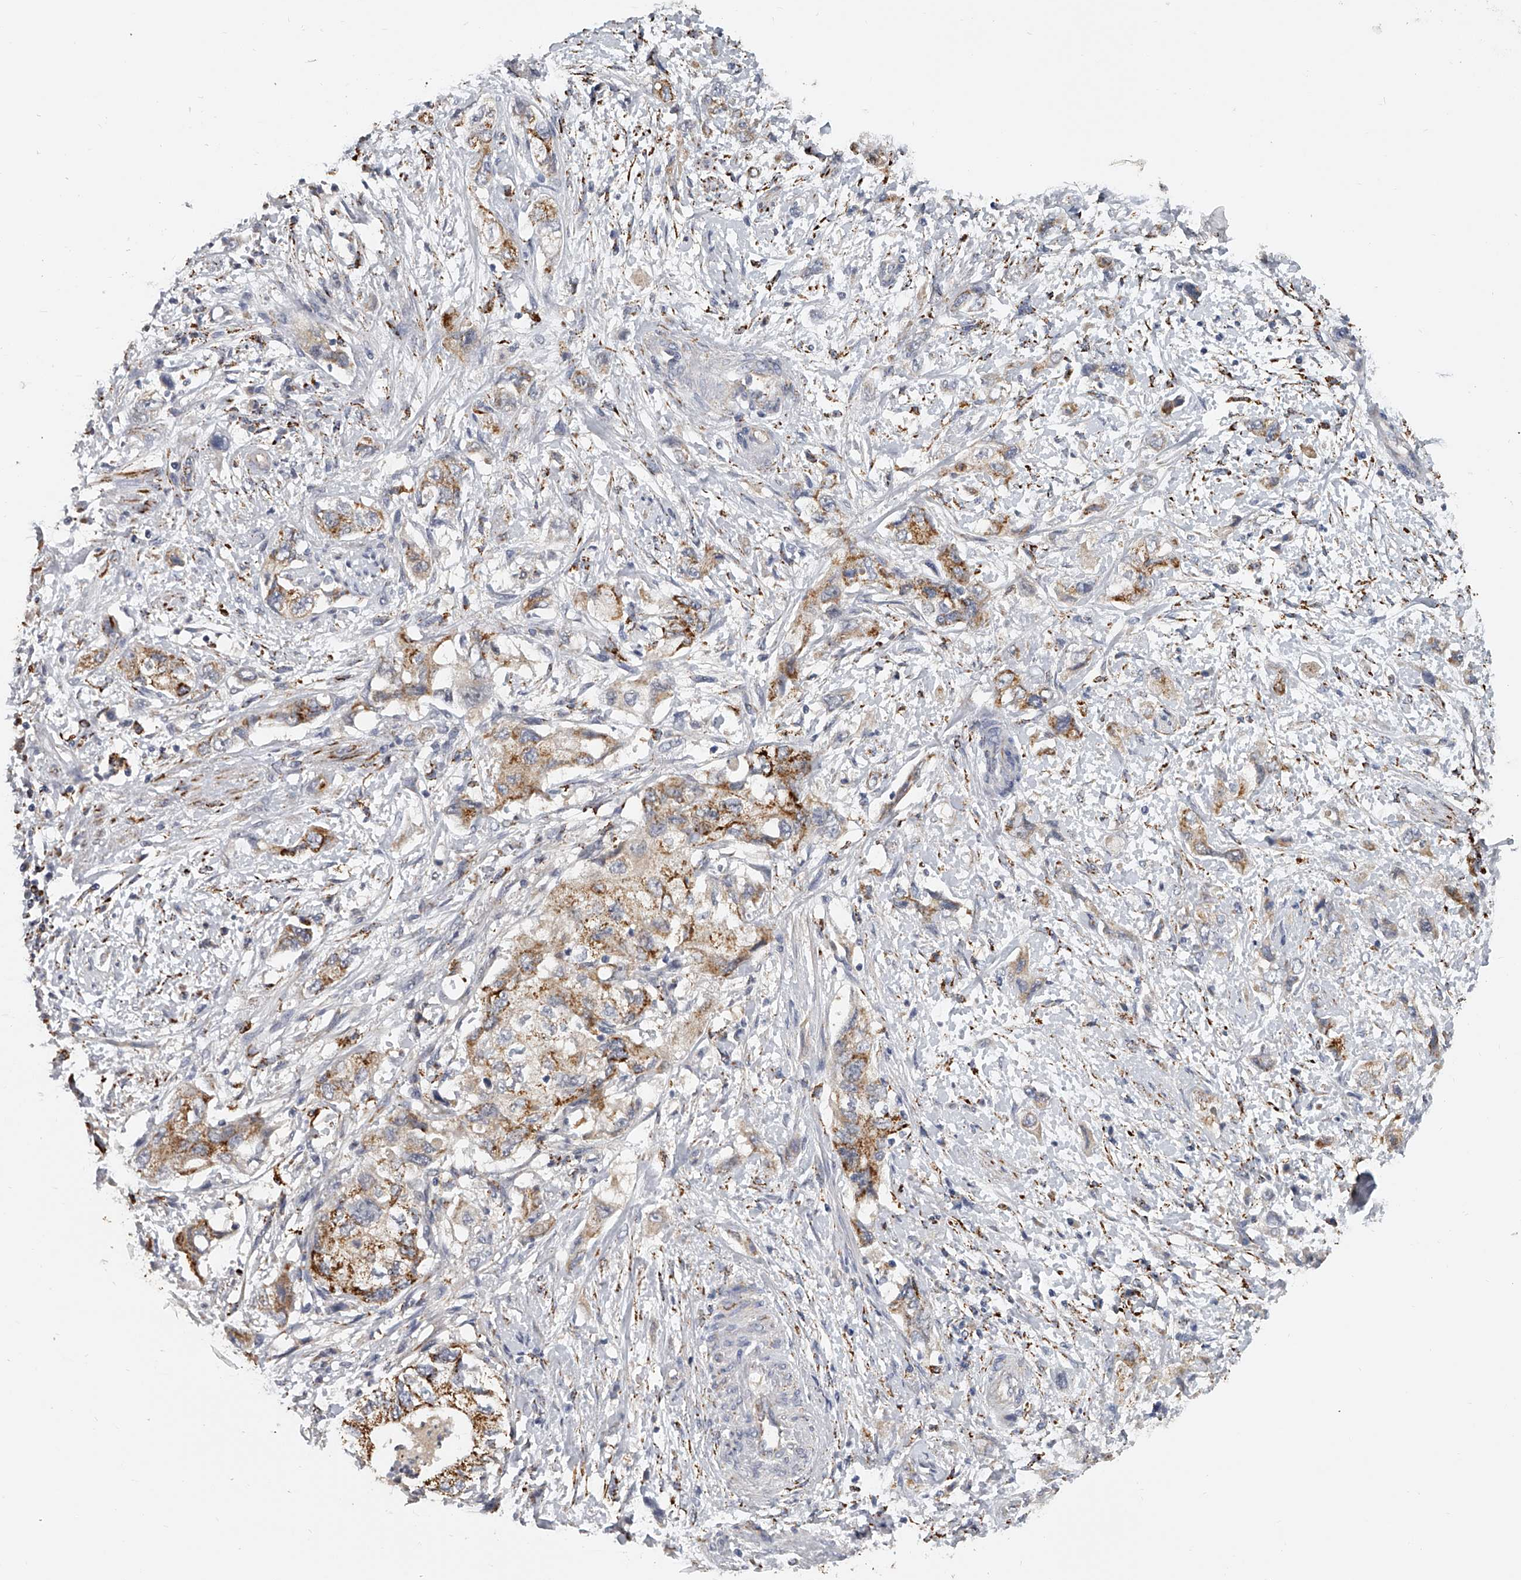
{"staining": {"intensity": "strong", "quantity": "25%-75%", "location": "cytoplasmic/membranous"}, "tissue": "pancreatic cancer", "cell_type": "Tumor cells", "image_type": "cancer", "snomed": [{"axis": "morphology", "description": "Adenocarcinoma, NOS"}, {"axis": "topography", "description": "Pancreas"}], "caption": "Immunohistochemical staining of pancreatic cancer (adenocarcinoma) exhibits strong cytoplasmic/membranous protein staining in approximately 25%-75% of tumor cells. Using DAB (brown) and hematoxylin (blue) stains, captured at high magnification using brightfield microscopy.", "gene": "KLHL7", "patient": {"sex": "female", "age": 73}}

☆ ☆ ☆ ☆

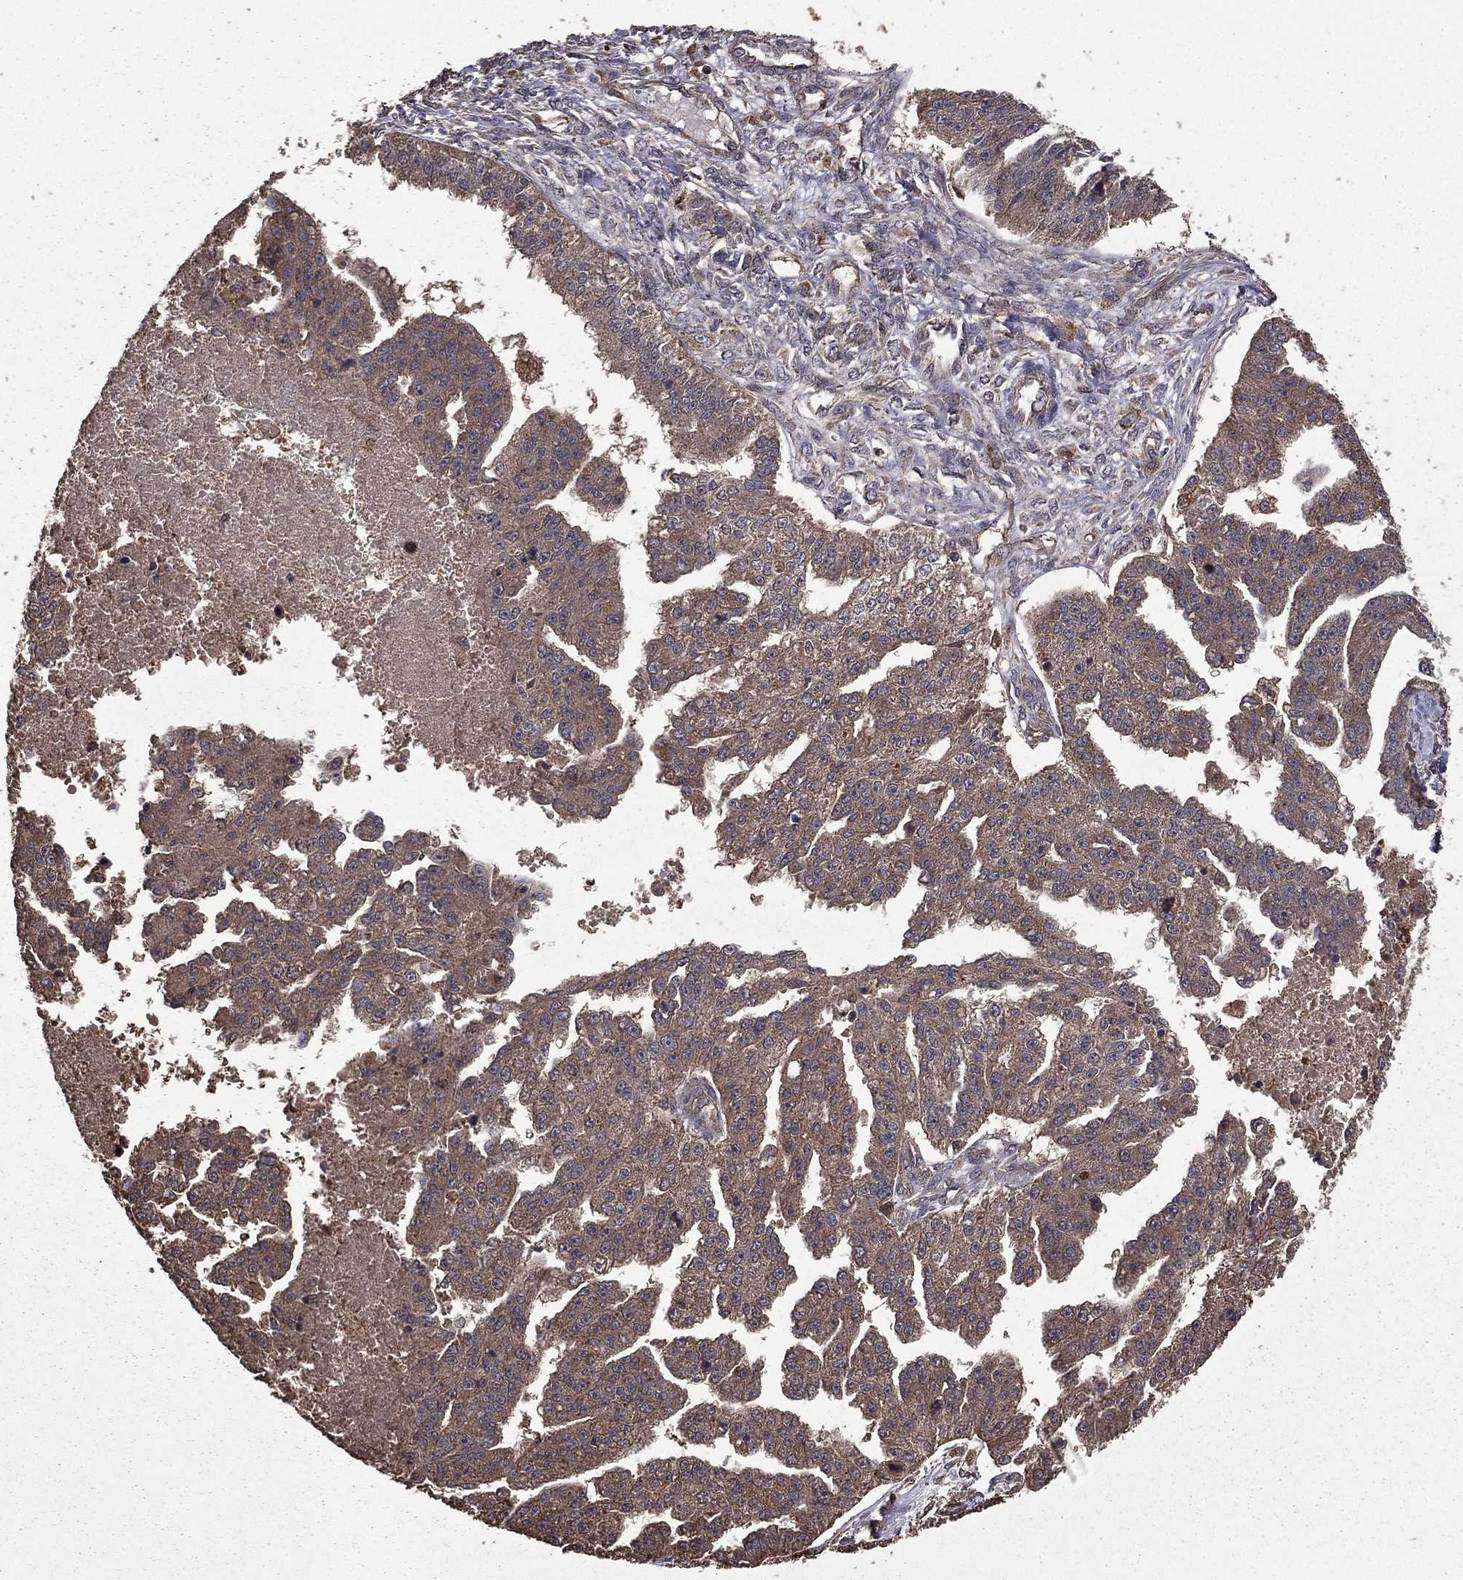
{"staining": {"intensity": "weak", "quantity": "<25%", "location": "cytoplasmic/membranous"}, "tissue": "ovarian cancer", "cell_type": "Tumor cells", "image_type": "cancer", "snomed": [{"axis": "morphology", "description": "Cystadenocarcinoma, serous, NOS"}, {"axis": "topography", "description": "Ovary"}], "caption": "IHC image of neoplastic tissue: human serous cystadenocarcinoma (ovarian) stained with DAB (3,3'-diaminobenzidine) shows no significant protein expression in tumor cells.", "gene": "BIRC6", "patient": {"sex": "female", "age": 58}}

☆ ☆ ☆ ☆

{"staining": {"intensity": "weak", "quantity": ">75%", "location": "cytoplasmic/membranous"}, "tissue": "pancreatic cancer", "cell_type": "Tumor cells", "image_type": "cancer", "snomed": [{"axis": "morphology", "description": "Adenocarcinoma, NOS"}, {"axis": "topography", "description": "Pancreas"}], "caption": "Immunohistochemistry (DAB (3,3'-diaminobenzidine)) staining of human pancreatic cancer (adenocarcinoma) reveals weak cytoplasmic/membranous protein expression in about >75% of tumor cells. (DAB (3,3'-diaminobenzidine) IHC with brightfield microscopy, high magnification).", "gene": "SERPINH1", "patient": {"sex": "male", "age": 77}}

☆ ☆ ☆ ☆

** WHAT YOU HAVE TO DO **
In the entries above, find each line containing the string "microscopy" and copy it.

** RESULT **
{"staining": {"intensity": "strong", "quantity": "25%-75%", "location": "cytoplasmic/membranous"}, "tissue": "pancreatic cancer", "cell_type": "Tumor cells", "image_type": "cancer", "snomed": [{"axis": "morphology", "description": "Adenocarcinoma, NOS"}, {"axis": "topography", "description": "Pancreas"}], "caption": "Immunohistochemical staining of pancreatic cancer (adenocarcinoma) exhibits strong cytoplasmic/membranous protein staining in approximately 25%-75% of tumor cells. Using DAB (brown) and hematoxylin (blue) stains, captured at high magnification using brightfield microscopy.", "gene": "KLHL7", "patient": {"sex": "female", "age": 73}}
{"staining": {"intensity": "weak", "quantity": ">75%", "location": "cytoplasmic/membranous"}, "tissue": "pancreatic cancer", "cell_type": "Tumor cells", "image_type": "cancer", "snomed": [{"axis": "morphology", "description": "Adenocarcinoma, NOS"}, {"axis": "topography", "description": "Pancreas"}], "caption": "Immunohistochemistry (DAB (3,3'-diaminobenzidine)) staining of human pancreatic cancer (adenocarcinoma) reveals weak cytoplasmic/membranous protein expression in about >75% of tumor cells. (DAB (3,3'-diaminobenzidine) IHC with brightfield microscopy, high magnification).", "gene": "SERPINH1", "patient": {"sex": "male", "age": 77}}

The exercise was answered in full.